I think the diagnosis is wrong.
The talented contractor on day one
Here’s how I think about it: an autonomous agent is a talented contractor who shows up on their first day with no context about your organisation. They can code. They’re smart. They can reason about complex problems.
But they don’t know your conventions. They don’t know your prior decisions. They don’t know the bugs you’ve already found and fixed. They don’t know the approaches that have been tried and failed. They’re starting from the same zero that a fresh Claude Code session starts from — which is to say, they know nothing except what they can read from the files.

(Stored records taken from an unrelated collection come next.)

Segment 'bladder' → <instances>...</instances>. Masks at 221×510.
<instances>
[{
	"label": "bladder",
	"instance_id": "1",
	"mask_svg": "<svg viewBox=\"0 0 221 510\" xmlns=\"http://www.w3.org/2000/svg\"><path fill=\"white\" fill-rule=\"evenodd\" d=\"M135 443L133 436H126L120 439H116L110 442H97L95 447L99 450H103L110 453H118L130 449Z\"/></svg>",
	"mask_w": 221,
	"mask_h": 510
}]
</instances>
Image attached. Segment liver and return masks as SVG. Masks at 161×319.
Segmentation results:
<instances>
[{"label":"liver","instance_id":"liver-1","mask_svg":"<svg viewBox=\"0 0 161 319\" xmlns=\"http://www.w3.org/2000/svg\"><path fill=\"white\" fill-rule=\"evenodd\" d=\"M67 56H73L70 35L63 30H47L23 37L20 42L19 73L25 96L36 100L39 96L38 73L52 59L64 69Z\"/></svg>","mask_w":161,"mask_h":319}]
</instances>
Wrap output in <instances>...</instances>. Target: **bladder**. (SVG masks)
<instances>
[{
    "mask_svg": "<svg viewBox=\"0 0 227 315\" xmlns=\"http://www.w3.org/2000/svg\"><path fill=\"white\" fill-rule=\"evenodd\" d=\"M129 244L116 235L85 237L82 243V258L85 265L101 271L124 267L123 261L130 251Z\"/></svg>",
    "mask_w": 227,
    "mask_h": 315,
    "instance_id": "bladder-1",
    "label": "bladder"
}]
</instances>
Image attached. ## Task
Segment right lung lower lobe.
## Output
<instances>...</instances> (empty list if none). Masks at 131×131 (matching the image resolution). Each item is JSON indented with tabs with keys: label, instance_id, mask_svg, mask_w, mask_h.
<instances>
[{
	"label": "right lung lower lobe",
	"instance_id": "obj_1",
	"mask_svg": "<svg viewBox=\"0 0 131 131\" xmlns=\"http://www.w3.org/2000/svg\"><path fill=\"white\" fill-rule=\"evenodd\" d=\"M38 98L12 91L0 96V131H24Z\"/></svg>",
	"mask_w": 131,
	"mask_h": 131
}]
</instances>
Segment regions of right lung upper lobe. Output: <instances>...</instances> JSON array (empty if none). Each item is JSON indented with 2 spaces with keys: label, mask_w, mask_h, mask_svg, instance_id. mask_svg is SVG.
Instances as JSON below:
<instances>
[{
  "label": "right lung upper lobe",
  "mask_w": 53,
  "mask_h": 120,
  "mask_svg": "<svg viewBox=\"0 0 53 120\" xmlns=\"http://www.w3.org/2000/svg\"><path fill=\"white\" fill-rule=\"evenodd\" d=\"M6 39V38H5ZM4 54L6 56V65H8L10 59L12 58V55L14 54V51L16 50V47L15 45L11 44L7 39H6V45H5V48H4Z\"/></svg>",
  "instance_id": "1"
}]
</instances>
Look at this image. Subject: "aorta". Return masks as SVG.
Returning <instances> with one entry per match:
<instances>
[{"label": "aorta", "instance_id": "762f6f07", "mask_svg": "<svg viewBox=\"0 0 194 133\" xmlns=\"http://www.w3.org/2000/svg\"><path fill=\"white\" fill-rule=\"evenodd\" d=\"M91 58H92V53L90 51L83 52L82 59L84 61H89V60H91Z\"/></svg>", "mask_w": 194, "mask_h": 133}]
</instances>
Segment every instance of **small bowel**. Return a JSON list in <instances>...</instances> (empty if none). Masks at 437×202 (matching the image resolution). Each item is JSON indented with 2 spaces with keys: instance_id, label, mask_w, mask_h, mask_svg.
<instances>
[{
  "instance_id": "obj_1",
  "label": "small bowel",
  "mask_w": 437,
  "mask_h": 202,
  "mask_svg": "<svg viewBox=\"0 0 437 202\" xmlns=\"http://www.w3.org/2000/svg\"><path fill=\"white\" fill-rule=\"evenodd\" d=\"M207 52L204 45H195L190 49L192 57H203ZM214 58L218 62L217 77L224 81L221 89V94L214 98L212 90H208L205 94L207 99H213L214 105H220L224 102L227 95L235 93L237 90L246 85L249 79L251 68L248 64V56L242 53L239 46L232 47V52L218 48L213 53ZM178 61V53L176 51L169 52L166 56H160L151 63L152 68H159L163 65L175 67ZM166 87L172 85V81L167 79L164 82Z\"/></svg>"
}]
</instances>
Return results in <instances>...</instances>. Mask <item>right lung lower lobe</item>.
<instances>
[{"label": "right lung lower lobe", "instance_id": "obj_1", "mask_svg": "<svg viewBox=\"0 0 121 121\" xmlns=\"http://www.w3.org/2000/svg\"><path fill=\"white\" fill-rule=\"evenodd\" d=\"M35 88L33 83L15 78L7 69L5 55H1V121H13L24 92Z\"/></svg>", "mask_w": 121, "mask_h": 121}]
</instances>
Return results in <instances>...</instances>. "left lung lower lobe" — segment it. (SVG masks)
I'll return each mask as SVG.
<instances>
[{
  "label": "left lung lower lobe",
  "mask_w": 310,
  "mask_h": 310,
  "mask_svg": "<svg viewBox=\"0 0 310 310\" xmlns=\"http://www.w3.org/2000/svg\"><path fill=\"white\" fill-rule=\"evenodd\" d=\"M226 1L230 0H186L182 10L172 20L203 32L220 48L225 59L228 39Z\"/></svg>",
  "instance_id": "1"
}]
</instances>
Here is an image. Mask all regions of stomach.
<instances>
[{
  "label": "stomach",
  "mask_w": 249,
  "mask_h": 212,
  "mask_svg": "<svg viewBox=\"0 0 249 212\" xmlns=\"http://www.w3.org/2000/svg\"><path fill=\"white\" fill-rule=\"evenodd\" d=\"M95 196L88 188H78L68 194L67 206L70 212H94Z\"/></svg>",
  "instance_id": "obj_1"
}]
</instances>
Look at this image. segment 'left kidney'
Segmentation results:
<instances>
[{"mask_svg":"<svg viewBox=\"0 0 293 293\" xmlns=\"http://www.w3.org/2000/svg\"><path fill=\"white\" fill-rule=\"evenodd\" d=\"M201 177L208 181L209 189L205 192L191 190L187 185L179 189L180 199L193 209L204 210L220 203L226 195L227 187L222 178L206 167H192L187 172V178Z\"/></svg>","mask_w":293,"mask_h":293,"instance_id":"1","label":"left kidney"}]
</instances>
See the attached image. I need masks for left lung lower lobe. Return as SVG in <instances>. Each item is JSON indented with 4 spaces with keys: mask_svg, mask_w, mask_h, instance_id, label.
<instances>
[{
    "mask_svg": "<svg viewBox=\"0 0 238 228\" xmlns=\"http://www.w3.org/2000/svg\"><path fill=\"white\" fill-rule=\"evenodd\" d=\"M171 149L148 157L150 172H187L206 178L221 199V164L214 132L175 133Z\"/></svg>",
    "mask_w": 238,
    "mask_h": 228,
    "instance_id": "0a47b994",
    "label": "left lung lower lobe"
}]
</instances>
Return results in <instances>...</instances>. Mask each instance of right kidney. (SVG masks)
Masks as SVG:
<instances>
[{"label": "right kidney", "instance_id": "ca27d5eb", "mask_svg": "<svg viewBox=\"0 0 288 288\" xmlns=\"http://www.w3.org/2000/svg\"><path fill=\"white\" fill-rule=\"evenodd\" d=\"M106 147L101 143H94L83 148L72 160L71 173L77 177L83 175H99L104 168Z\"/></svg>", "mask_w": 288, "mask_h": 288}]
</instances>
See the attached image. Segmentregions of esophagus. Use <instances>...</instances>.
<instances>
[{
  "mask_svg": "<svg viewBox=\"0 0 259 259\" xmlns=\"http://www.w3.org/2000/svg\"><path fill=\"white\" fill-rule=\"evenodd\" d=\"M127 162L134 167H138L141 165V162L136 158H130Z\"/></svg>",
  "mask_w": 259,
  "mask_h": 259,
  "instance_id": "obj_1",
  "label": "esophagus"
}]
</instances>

A human contractor in this situation would ask questions. "What pagination approach do you use?" "Has anyone worked on this before?" "Are there any known issues with this module?"
The autonomous agent can’t ask these questions because it doesn’t know what it doesn’t know. And more importantly, even if it could ask, there’s no organisational knowledge base for it to consult. The knowledge exists only in people’s heads and stale documents.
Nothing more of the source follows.